Global fab equipment spending will rebound in 2020, growing 20 percent to US$58.4 billion after dropping 19 percent to US$48.4 billion in 2019, according to the Q2 2019 World Fab Forecast update published by SEMI, the global industry association representing the electronics manufacturing and design supply chain.
The 2020 investment increase is a downward revision from the 27 percent growth forecast earlier this year, and the 19 percent drop in 2019 spending is deeper than the previously projected decline of 14 percent. Despite the healthy gains forecast for 2020, fab spending will still fall $2 billion short of 2018 investments.

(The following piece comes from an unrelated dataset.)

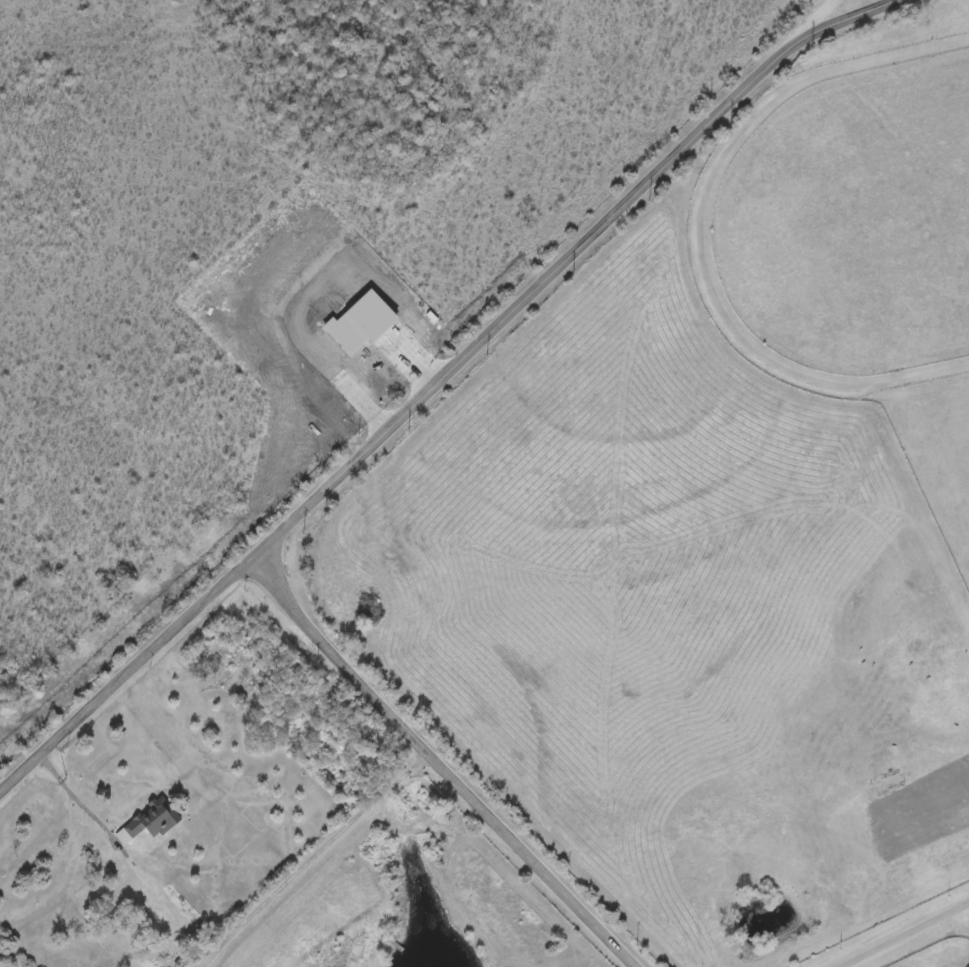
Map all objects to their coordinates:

Memory sector spending alone is expected to account for a disproportionate share of the 2019 falloff, dropping 45 percent, but should stage a strong recovery of 45 percent to US$28 billion in 2020. The 2020 increase in memory investments would mark year-over-year growth of more than US$8 billion and drive an overall expansion in fab spending. However, compared to 2017 and 2018 spending levels, 2020 memory investments will be considerably less if the forecast holds.
In two countertrends to the memory spending falloff this year, foundry sector investments are projected to increase by 29 percent, with micro growing by over 40 percent, fueled by the 10nm MPU launch. It’s important to note that overall micro spending is dwarfed by foundry and memory investments.
The World Fab Forecast update tracks investment projects of 440 fabs and lines from 2018 to 2020. A review of the SEMI data by half year (Figure 1) shows that memory spending will drop 48 percent in the first half of 2019, with investments in sector components 3D NAND and DRAM plunging 60 percent and 40 percent, respectively.
Despite this staggering drop in one sector, overall spending in the first half of 2019 will be partially offset by a 40 percent increase in investments by leading foundries. With MPU its key driver, micro spending is expected to grow 16 percent in the first half of the year and another 9 percent in the second half.
The SEMI World Fab Forecast report covers new, planned and existing fabs as well as fab spending for construction and equipping, capacity expansion, and technology nodes by quarter and by product type with more than 1,300 front-end fab listings. Since its previous publication in February 2019, 192 updates have been made to the report including the addition of 14 new facilities and lines.